Could you please write out each line of the records exactly, minus the pictures?

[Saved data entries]
-*-
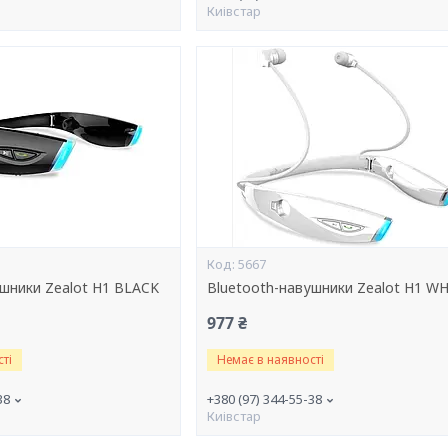
Киівстар
5667
ушники Zealot H1 BLACK
Bluetooth-навушники Zealot H1 W
977 ₴
ті
Немає в наявності
38
+380 (97) 344-55-38
Киівстар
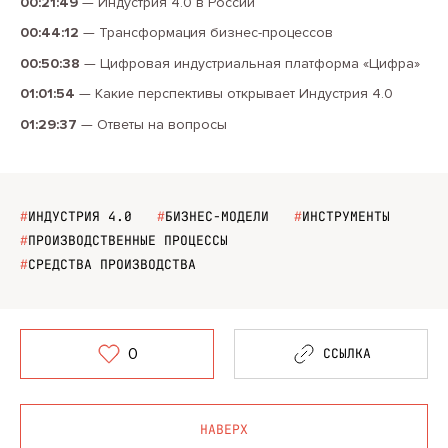
00:21:49
—
Индустрия 4.0 в России
00:44:12
—
Трансформация бизнес-процессов
00:50:38
—
Цифровая индустриальная платформа «Цифра»
01:01:54
—
Какие перспективы открывает Индустрия 4.0
01:29:37
—
Ответы на вопросы
#
ИНДУСТРИЯ 4.0
#
БИЗНЕС-МОДЕЛИ
#
ИНСТРУМЕНТЫ
#
ПРОИЗВОДСТВЕННЫЕ ПРОЦЕССЫ
#
СРЕДСТВА ПРОИЗВОДСТВА
0
ССЫЛКА
НАВЕРХ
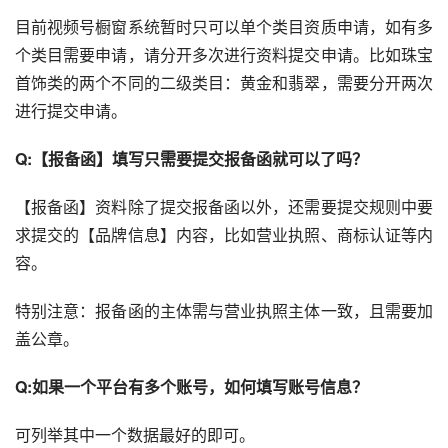
目前视频号橱窗系统暂时只可以单个类目资质申请，如有多
个类目需要申请，请分开多次进行资料提交申请。比如珠宝
首饰类的两个不同的二级类目：黄金和翡翠，需要分开两次
进行提交申请。
Q:【报备函】填写只需要提交报备函就可以了吗？
【报备函】资料除了提交报备函以外，还需要提交规则中要
求提交的【品牌信息】内容，比如营业执照、商标认证等内
容。
特别注意：报备函的主体需与营业执照主体一致，且需要加
盖公章。
Q:如果一个平台有多个账号，如何填写账号信息？
可列举其中一个数据最好的即可。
-*-
TASK RESPONSE:
Киівстар
5667
ушники Zealot H1 BLACK
Bluetooth-навушники Zealot H1 W
977 ₴
ті
Немає в наявності
38
+380 (97) 344-55-38
Киівстар
00:21:49
—
Индустрия 4.0 в России
00:44:12
—
Трансформация бизнес-процессов
00:50:38
—
Цифровая индустриальная платформа «Цифра»
01:01:54
—
Какие перспективы открывает Индустрия 4.0
01:29:37
—
Ответы на вопросы
#
ИНДУСТРИЯ 4.0
#
БИЗНЕС-МОДЕЛИ
#
ИНСТРУМЕНТЫ
#
ПРОИЗВОДСТВЕННЫЕ ПРОЦЕССЫ
#
СРЕДСТВА ПРОИЗВОДСТВА
0
ССЫЛКА
НАВЕРХ
目前视频号橱窗系统暂时只可以单个类目资质申请，如有多
个类目需要申请，请分开多次进行资料提交申请。比如珠宝
首饰类的两个不同的二级类目：黄金和翡翠，需要分开两次
进行提交申请。
Q:【报备函】填写只需要提交报备函就可以了吗？
【报备函】资料除了提交报备函以外，还需要提交规则中要
求提交的【品牌信息】内容，比如营业执照、商标认证等内
容。
特别注意：报备函的主体需与营业执照主体一致，且需要加
盖公章。
Q:如果一个平台有多个账号，如何填写账号信息？
可列举其中一个数据最好的即可。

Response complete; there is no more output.